#### Data

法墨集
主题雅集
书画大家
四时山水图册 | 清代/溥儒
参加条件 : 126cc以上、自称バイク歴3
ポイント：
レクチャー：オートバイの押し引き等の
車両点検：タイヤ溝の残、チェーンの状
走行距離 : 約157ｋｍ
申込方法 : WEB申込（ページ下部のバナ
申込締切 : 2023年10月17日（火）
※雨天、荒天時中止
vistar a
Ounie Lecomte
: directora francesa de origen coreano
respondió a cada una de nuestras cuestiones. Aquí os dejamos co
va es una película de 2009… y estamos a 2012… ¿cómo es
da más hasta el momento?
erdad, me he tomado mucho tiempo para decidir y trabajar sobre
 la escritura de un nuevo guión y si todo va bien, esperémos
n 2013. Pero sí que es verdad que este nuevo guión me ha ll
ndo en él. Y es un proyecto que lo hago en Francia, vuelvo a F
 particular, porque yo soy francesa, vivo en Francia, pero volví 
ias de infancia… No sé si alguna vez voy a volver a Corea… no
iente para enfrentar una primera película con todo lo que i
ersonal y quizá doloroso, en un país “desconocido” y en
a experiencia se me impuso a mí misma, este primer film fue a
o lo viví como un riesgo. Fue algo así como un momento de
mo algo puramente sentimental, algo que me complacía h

#### To do
Each entry above is to be transcribed word for word.

#### Answer area
法墨集
主题雅集
书画大家
四时山水图册 | 清代/溥儒
参加条件 : 126cc以上、自称バイク歴3
ポイント：
レクチャー：オートバイの押し引き等の
車両点検：タイヤ溝の残、チェーンの状
走行距離 : 約157ｋｍ
申込方法 : WEB申込（ページ下部のバナ
申込締切 : 2023年10月17日（火）
※雨天、荒天時中止
vistar a
Ounie Lecomte
: directora francesa de origen coreano
respondió a cada una de nuestras cuestiones. Aquí os dejamos co
va es una película de 2009… y estamos a 2012… ¿cómo es
da más hasta el momento?
erdad, me he tomado mucho tiempo para decidir y trabajar sobre
 la escritura de un nuevo guión y si todo va bien, esperémos
n 2013. Pero sí que es verdad que este nuevo guión me ha ll
ndo en él. Y es un proyecto que lo hago en Francia, vuelvo a F
 particular, porque yo soy francesa, vivo en Francia, pero volví 
ias de infancia… No sé si alguna vez voy a volver a Corea… no
iente para enfrentar una primera película con todo lo que i
ersonal y quizá doloroso, en un país “desconocido” y en
a experiencia se me impuso a mí misma, este primer film fue a
o lo viví como un riesgo. Fue algo así como un momento de
mo algo puramente sentimental, algo que me complacía h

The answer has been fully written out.